O primeiro estudo da IDB, conduzido em 2009, percebeu um decréscimo na utilização dos computadores na sala de aula, que poderiam ser um reflexo da necessidade de maior suporte técnico e pedagógico para os professores, assim como a falta de sessões de planejamento, atividades e recursos digitais apropriados para o uso educacional. Embora em outros recursos, um processo de melhora iterativo para a implementação seja indicado, o relatório recente não indica ajustes de design na implementação, em direção ao aumento de suporte pedagógico ou recursos apropriados para uso educacional, entre 2009 e 2010.

Em países com poucos recursos, Carmem sugere foco em problemas muito específicos e objetivos mensuráveis para intervenções de TICs, além de se evitar declarações de objetivos gerais e superambiciosas.

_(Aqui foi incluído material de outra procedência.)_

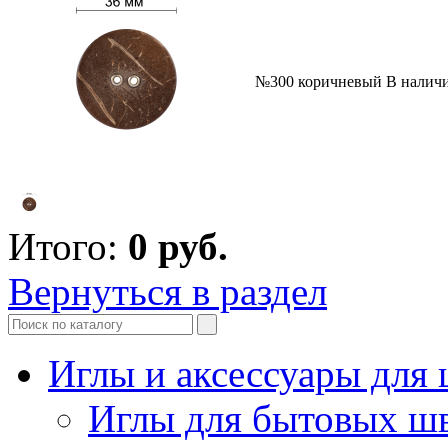
№300 коричневый
В налич
Итого:
0
руб.
Вернуться в раздел
Иглы и аксессуары дл
Иглы для бытовых ш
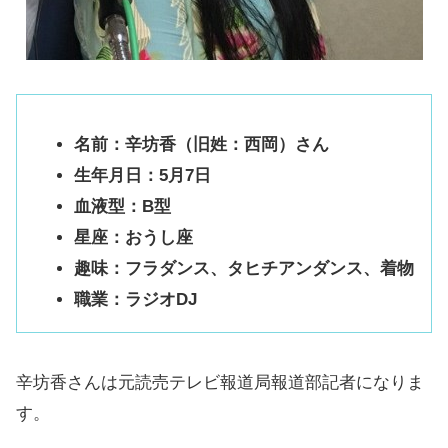
名前：辛坊香（旧姓：西岡）さん
生年月日：5月7日
血液型：B型
星座：おうし座
趣味：フラダンス、タヒチアンダンス、着物
職業：ラジオDJ
辛坊香さんは元読売テレビ報道局報道部記者になりま
す。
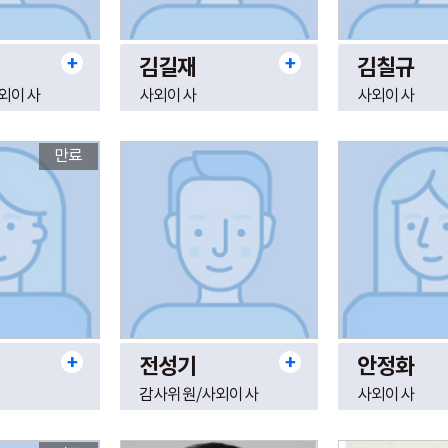
김길재
김칠규
사외이사
사외이사
사외이사
만료
전성기
안정화
감사위원/사외이사
사외이사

Devemos tornar-nos mais sistemáticos e rigorosos no monitoramento de iniciativas de TICs para a educação, para descobrir primeiro, em pequena escala, o que funciona (ou não) para contextos específicos, antes de ampliar a escala, para então contribuir com resultados mensuráveis – especificamente em área essenciais de aprendizado.

Nos comentários, afirma-se que um dos pontos mais flagrantes em muitos relatórios do UCA (e tecnologia educacional em geral) é a falta pervasiva de acesso à Internet e recursos de biblioteca nas escolas carentes. Qual seria a solução? Uma biblioteca/centro de mídia + um informacionista habilidoso, bem remunerado e adequadamente motivado por escola, com acesso gratuito à Internet de banda larga para que as pessoas possam acessar cada vez mais recursos educacionais abertos, adaptados para uso em uma crescente suíte de (traga seu próprio) dispositivos – e os informacionistas estão lá para guiar esse uso.

Enfim, um debate que tende ainda a continuar, e que ainda espero avaliar e comentar com mais atenção.